Beginning with the first line below, output every record verbatim and leave out the images.

++++ STORED DATA

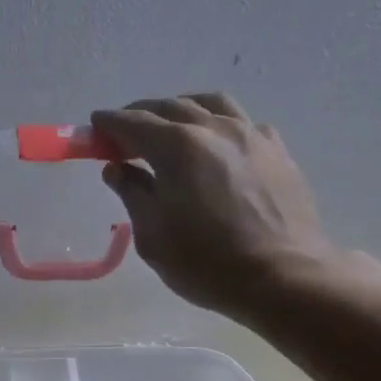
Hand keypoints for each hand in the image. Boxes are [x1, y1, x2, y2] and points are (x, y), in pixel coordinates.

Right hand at [92, 92, 337, 322]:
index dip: (110, 123)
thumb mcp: (153, 236)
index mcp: (178, 147)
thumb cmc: (208, 263)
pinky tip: (218, 144)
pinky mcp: (277, 150)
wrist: (284, 277)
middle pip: (170, 107)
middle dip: (141, 115)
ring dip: (183, 108)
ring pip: (211, 103)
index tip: (95, 126)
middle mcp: (214, 128)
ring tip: (172, 124)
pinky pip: (243, 123)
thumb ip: (132, 194)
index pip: (134, 123)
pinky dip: (220, 124)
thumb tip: (117, 168)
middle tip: (125, 132)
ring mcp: (251, 135)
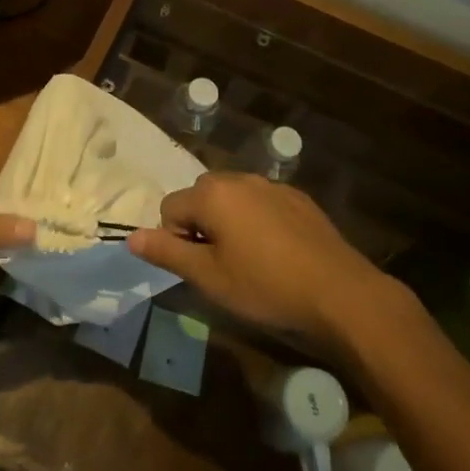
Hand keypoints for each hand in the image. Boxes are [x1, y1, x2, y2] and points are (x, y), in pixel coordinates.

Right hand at [129, 173, 389, 344]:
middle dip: (201, 226)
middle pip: (200, 197)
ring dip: (229, 222)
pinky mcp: (297, 197)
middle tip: (222, 265)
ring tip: (250, 260)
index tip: (201, 267)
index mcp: (212, 194)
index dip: (177, 240)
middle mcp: (239, 178)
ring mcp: (271, 185)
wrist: (339, 292)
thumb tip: (130, 237)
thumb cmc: (265, 286)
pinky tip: (277, 253)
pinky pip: (261, 203)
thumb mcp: (209, 277)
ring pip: (232, 199)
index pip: (170, 207)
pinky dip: (258, 221)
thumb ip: (167, 252)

++++++++

RESULT:
Hand keypoints for each hand in the image. Boxes are [x1, y1, x2, y2] and points are (x, y), in pixel coordinates.

Right hand at [92, 92, 337, 322]:
index dip: (110, 123)
thumb mcp: (153, 236)
index mcp: (178, 147)
thumb cmc: (208, 263)
pinky tip: (218, 144)
pinky mcp: (277, 150)
wrist: (284, 277)
middle pip: (170, 107)
middle dip: (141, 115)
ring dip: (183, 108)
ring pip: (211, 103)
index tip: (95, 126)
middle mcp: (214, 128)
ring tip: (172, 124)
pinky pip: (243, 123)
thumb ip: (132, 194)
index pip: (134, 123)
pinky dip: (220, 124)
thumb tip: (117, 168)
middle tip: (125, 132)
ring mcp: (251, 135)
Hand keypoints for each hand in the image. Boxes are [x1, y1, x2, y2] and points are (x, y), in pixel coordinates.

Right hand at [129, 173, 389, 344]:
middle dip: (201, 226)
middle pip: (200, 197)
ring dip: (229, 222)
pinky mcp: (297, 197)
middle tip: (222, 265)
ring tip: (250, 260)
index tip: (201, 267)
index mcp: (212, 194)
index dip: (177, 240)
middle mcp: (239, 178)
ring mcp: (271, 185)
wrist: (339, 292)
thumb tip: (130, 237)
thumb cmc: (265, 286)
pinky tip: (277, 253)
pinky pip: (261, 203)
thumb mcp: (209, 277)
ring pip: (232, 199)
index pip: (170, 207)
pinky dip: (258, 221)
thumb ip: (167, 252)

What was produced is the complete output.